The ‘Dataset’ column is the value we are trying to predict…whether the user has liver disease or not so we’ll that as our “Y” and the other columns for our “X” array.

values = data_to_use.values

Y = values[:,9]
X = values[:,0:9]

Before we run our machine learning models, we need to set a random number to use to seed them. This can be any random number that you’d like it to be. Some people like to use a random number generator but for the purposes of this, I’ll just set it to 12 (it could just as easily be 1 or 3 or 1023 or any other number).

random_seed = 12

Now we need to set up our models that we’ll be testing out. We’ll set up a list of the models and give them each a name. Additionally, I’m going to set up the blank arrays/lists for the outcomes and the names of the models to use for comparison.

outcome = []
model_names = []
models = [('LogReg', LogisticRegression()), 
          ('SVM', SVC()), 
          ('DecTree', DecisionTreeClassifier()),
          ('KNN', KNeighborsClassifier()),
          ('LinDisc', LinearDiscriminantAnalysis()),
          ('GaussianNB', GaussianNB())]

We are going to use a k-fold validation to evaluate each algorithm and will run through each model with a for loop, running the analysis and then storing the outcomes into the lists we created above. We’ll use a 10-fold cross validation.

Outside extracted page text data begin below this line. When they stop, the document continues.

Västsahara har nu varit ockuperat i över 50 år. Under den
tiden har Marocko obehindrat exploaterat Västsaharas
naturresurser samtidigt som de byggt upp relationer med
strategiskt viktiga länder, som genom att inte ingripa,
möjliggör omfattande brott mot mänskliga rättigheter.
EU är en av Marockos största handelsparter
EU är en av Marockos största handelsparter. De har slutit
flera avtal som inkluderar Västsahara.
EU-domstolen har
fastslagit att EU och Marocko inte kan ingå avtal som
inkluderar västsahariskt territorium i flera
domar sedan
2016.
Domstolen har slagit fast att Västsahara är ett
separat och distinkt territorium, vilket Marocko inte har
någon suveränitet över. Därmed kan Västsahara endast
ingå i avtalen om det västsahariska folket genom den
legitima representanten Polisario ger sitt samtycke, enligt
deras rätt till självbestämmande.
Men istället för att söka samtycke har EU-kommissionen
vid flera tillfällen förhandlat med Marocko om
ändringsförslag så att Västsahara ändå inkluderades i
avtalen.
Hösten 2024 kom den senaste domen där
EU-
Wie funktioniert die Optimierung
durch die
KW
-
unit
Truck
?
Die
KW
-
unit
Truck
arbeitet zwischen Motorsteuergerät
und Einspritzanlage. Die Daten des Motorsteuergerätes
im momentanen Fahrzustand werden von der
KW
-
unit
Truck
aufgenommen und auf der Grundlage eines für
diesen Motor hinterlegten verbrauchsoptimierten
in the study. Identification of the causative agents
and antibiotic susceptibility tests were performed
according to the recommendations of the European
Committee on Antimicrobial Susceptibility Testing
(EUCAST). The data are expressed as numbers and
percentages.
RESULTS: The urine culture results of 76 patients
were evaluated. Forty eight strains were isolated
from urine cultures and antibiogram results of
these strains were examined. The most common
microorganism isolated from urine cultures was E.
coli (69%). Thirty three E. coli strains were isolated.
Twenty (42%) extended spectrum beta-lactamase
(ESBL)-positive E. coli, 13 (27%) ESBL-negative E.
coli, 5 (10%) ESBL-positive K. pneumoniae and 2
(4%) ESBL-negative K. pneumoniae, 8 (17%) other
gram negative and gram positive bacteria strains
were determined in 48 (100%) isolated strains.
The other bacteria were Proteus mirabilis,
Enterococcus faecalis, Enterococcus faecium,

for model_name, model in models:
    k_fold_validation = model_selection.KFold(n_splits=10, random_state=random_seed)
    results = model_selection.cross_val_score(model, X, Y, cv=k_fold_validation, scoring='accuracy')
    outcome.append(results)
    model_names.append(model_name)
    output_message = "%s| Mean=%f STD=%f" % (model_name, results.mean(), results.std())
    print(output_message)

The output from this loop is:

LogReg| Mean=0.718633 STD=0.058744
SVM| Mean=0.715124 STD=0.058962
DecTree| Mean=0.637568 STD=0.108805
KNN| Mean=0.651301 STD=0.079872
LinDisc| Mean=0.716878 STD=0.050734
GaussianNB| Mean=0.554719 STD=0.081961

From the above, it looks like the Logistic Regression, Support Vector Machine and Linear Discrimination Analysis methods are providing the best results (based on the ‘mean’ values). Taking Jason’s lead, we can take a look at a box plot to see what the accuracy is for each cross validation fold, we can see just how good each does relative to each other and their means.

fig = plt.figure()
fig.suptitle('Machine Learning Model Comparison')
ax = fig.add_subplot(111)
plt.boxplot(outcome)
ax.set_xticklabels(model_names)
plt.show()

Machine Learning Comparison

From the box plot, when it is easy to see the three mentioned machine learning methods (Logistic Regression, Support Vector Machine and Linear Discrimination Analysis) are providing better accuracies. From this outcome, we can then take this data and start working with these three models to see how we might be able to optimize the modeling process to see if one model works a bit better than others.